Activity: Once the line with "adenocarcinoma tissue reveals" is found in the data, output it and each following line exactly, up to and including the line with "positivity by IHC", and nothing before or after.

Recorded data:
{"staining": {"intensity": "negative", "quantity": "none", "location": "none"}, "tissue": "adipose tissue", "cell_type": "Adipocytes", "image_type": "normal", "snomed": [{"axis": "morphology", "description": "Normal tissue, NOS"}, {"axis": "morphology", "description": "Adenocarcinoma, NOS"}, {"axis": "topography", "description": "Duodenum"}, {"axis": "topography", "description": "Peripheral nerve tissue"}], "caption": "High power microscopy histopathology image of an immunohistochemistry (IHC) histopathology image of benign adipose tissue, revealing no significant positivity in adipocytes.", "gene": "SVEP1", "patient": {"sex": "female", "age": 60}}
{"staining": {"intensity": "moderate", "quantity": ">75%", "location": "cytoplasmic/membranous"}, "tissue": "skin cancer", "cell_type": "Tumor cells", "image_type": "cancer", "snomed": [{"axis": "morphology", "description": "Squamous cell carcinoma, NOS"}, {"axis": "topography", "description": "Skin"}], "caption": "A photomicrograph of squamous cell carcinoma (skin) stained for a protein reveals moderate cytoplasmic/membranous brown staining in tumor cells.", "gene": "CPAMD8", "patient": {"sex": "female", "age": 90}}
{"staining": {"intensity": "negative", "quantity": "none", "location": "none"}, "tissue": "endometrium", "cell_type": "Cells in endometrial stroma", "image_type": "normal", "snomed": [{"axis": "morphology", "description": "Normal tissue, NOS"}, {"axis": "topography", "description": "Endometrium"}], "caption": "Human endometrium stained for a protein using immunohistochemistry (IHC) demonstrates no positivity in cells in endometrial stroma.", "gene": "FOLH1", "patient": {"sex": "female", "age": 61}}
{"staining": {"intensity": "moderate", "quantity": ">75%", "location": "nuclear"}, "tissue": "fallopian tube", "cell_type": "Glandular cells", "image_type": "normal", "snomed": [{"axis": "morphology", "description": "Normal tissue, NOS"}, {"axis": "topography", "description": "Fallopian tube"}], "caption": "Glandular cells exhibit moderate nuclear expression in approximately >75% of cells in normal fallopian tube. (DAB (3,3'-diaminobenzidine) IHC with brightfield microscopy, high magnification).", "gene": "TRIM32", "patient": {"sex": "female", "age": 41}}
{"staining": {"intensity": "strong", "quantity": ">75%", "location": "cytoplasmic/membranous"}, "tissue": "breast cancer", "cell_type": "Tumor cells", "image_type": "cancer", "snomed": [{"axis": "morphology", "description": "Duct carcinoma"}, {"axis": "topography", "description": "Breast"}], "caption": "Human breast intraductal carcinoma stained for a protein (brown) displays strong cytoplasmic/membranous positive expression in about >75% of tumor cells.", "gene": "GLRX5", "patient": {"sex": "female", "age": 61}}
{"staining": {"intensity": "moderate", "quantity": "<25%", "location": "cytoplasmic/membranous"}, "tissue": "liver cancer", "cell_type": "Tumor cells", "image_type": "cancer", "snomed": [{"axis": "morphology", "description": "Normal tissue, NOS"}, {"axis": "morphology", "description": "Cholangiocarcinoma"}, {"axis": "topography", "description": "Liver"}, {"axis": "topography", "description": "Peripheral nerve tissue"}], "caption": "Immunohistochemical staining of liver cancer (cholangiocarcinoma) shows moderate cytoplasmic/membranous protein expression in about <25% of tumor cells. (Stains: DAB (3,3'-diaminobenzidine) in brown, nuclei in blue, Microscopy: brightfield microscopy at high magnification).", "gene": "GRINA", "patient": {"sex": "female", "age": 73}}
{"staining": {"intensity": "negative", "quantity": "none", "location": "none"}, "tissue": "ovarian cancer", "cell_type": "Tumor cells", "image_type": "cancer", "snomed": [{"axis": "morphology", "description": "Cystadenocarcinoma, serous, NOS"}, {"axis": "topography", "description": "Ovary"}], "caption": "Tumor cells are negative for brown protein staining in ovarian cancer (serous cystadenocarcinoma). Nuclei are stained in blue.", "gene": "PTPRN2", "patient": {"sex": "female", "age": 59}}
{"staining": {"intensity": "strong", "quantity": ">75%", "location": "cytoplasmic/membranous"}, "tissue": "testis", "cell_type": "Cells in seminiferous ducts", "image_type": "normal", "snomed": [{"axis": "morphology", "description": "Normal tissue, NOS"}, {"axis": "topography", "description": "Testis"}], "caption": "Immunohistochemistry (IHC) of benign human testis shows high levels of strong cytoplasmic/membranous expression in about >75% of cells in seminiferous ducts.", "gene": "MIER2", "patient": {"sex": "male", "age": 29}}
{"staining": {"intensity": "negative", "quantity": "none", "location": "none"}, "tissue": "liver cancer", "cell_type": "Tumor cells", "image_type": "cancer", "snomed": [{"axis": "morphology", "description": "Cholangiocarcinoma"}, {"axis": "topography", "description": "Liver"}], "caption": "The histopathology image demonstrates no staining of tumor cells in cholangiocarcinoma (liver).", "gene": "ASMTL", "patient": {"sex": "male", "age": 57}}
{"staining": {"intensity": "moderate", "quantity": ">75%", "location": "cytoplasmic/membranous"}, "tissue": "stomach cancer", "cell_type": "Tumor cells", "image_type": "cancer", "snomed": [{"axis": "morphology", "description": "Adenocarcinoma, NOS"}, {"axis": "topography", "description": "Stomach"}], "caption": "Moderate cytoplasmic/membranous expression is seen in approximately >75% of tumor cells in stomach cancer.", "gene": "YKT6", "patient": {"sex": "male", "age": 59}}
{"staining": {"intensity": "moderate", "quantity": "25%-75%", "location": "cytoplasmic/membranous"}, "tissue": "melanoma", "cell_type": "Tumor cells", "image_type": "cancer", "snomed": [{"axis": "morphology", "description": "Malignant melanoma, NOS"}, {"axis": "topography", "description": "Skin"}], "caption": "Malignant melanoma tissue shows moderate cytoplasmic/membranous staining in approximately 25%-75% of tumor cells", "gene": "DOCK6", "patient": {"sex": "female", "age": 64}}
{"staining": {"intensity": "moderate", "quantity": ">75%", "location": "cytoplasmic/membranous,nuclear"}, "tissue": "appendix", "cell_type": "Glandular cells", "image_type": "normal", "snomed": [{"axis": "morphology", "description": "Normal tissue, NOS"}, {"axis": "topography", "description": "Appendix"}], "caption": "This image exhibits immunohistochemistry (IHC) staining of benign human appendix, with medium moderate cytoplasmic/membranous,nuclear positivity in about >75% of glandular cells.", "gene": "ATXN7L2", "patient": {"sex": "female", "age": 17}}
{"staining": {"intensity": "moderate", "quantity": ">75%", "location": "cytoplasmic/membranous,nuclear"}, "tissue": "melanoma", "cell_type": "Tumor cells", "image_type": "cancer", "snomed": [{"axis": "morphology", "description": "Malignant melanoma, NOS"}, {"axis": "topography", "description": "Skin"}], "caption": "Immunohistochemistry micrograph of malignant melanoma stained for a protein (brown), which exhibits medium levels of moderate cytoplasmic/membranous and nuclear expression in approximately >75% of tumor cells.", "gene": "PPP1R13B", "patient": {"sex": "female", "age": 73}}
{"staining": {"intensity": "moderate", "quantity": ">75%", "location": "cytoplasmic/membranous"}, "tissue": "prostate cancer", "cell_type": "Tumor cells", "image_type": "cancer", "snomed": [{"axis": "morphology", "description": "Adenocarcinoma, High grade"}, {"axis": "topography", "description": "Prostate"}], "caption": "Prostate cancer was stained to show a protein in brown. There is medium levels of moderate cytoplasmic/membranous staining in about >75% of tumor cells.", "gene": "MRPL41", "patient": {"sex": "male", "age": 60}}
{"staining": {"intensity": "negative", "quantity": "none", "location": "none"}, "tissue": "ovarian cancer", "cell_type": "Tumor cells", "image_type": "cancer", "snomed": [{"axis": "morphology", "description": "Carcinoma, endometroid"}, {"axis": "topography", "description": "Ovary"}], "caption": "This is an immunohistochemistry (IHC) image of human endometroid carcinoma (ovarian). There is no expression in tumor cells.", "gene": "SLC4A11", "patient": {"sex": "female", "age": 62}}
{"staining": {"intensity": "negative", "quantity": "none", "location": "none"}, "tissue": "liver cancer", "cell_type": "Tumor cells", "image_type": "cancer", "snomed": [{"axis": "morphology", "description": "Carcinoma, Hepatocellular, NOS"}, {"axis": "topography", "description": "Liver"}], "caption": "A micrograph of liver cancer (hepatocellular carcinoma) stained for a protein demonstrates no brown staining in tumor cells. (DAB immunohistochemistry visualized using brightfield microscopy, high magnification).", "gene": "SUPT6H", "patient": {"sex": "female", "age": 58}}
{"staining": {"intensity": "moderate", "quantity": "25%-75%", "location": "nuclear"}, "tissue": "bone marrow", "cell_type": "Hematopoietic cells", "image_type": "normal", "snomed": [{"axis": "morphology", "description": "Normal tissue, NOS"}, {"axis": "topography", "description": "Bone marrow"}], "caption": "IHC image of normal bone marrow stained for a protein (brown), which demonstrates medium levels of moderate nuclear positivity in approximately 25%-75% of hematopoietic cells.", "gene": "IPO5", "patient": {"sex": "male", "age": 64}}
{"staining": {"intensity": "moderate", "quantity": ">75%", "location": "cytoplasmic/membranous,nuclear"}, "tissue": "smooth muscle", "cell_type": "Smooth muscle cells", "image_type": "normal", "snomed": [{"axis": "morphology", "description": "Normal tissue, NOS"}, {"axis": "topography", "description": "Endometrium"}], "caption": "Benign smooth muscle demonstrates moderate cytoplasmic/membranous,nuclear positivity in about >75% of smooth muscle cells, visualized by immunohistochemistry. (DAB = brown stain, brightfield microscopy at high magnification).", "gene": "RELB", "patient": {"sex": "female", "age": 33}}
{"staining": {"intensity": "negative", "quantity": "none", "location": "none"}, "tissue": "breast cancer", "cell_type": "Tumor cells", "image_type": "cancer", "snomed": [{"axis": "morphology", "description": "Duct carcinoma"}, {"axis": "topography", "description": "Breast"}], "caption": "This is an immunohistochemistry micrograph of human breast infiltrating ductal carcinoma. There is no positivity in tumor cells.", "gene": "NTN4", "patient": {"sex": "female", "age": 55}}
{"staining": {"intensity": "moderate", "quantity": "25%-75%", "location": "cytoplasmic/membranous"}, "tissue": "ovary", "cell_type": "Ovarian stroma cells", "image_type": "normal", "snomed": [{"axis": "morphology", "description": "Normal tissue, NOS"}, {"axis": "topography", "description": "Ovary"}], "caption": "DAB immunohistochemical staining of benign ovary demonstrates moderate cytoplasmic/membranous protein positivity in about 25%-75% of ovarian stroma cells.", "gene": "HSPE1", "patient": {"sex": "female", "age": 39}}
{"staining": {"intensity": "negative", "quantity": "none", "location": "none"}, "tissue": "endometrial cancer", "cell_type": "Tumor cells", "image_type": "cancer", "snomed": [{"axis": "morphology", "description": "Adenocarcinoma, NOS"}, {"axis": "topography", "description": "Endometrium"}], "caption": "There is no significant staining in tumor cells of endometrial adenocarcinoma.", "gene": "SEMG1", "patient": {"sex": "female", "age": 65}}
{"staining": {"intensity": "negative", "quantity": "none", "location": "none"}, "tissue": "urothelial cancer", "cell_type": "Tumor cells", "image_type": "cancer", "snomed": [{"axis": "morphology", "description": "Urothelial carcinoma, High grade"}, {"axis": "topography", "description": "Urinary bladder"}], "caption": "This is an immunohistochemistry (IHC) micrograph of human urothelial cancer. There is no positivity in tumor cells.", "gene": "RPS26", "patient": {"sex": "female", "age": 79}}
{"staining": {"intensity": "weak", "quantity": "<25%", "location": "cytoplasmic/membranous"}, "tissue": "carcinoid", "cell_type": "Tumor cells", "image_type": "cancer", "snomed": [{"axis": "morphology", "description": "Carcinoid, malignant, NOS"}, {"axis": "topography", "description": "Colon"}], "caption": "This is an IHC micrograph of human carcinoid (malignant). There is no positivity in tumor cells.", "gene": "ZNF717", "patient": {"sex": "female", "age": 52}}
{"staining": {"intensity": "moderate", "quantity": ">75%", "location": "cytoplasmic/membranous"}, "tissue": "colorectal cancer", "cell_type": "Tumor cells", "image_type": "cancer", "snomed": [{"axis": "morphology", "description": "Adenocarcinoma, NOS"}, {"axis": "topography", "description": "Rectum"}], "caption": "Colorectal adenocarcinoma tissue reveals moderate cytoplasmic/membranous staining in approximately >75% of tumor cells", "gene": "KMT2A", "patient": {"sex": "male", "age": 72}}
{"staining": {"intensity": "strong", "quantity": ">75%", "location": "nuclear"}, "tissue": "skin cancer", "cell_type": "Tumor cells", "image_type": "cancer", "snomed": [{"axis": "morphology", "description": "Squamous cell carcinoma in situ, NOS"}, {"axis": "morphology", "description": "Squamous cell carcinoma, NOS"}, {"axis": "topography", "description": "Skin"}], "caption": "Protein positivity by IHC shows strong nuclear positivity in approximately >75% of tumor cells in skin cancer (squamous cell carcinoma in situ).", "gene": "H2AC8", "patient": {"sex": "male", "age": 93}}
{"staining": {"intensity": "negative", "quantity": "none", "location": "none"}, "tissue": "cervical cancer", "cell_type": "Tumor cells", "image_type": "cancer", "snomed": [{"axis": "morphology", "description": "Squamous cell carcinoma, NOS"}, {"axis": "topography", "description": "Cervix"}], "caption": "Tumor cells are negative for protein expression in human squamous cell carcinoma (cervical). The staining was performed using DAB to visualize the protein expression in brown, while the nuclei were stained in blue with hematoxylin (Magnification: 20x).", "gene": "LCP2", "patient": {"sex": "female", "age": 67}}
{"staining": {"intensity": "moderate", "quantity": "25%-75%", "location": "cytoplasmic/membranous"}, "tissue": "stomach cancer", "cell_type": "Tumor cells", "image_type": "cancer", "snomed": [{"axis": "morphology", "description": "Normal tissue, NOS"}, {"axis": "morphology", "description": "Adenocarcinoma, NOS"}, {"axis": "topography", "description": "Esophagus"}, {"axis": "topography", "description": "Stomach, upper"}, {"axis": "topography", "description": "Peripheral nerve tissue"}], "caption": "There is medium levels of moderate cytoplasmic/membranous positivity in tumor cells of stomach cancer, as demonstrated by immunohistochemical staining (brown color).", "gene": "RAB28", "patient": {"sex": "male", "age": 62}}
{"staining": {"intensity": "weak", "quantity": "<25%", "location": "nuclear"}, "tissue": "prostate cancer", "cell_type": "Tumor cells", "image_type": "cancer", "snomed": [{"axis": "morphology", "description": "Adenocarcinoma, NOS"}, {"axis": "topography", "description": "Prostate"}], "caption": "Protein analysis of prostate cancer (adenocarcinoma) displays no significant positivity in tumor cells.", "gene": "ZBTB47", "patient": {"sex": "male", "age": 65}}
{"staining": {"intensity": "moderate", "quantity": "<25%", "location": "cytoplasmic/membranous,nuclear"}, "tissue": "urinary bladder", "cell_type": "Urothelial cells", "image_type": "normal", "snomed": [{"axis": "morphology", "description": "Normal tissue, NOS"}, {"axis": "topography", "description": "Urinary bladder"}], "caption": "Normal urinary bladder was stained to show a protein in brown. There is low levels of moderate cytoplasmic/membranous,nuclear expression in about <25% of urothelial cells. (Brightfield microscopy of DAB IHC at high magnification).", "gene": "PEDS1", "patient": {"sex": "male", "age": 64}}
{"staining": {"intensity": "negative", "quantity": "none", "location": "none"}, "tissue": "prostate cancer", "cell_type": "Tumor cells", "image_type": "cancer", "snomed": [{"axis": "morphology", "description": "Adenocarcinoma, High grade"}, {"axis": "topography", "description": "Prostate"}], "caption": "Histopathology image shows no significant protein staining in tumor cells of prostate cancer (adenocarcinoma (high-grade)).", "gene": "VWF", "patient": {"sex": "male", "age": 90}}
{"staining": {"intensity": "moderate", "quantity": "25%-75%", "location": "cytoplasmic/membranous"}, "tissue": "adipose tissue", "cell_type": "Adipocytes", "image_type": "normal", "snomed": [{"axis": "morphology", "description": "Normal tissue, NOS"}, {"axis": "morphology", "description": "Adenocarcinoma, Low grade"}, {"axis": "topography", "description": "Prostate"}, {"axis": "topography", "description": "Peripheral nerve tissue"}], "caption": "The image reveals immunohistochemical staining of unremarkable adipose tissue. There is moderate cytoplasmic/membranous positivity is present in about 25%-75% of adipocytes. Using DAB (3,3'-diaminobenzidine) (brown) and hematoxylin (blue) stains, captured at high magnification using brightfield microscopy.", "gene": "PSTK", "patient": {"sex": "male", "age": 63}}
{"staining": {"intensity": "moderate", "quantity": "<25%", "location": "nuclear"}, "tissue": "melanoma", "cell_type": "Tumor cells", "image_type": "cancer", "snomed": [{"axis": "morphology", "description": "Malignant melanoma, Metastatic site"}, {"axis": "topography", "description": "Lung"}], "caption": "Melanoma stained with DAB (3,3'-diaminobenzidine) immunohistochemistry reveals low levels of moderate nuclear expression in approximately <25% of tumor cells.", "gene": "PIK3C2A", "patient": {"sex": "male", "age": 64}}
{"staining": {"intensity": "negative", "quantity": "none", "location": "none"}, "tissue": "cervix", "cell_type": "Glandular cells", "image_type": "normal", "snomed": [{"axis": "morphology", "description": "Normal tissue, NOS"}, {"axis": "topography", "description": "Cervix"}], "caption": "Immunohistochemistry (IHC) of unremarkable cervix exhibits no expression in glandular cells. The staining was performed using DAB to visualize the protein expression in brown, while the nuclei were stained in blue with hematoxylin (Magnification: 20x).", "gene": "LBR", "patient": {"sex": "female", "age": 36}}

Completed exercise:
{"staining": {"intensity": "moderate", "quantity": ">75%", "location": "cytoplasmic/membranous"}, "tissue": "colorectal cancer", "cell_type": "Tumor cells", "image_type": "cancer", "snomed": [{"axis": "morphology", "description": "Adenocarcinoma, NOS"}, {"axis": "topography", "description": "Rectum"}], "caption": "Colorectal adenocarcinoma tissue reveals moderate cytoplasmic/membranous staining in approximately >75% of tumor cells", "gene": "KMT2A", "patient": {"sex": "male", "age": 72}}
{"staining": {"intensity": "strong", "quantity": ">75%", "location": "nuclear"}, "tissue": "skin cancer", "cell_type": "Tumor cells", "image_type": "cancer", "snomed": [{"axis": "morphology", "description": "Squamous cell carcinoma in situ, NOS"}, {"axis": "morphology", "description": "Squamous cell carcinoma, NOS"}, {"axis": "topography", "description": "Skin"}], "caption": "Protein positivity by IHC shows strong nuclear positivity in approximately >75% of tumor cells in skin cancer (squamous cell carcinoma in situ).", "gene": "H2AC8", "patient": {"sex": "male", "age": 93}}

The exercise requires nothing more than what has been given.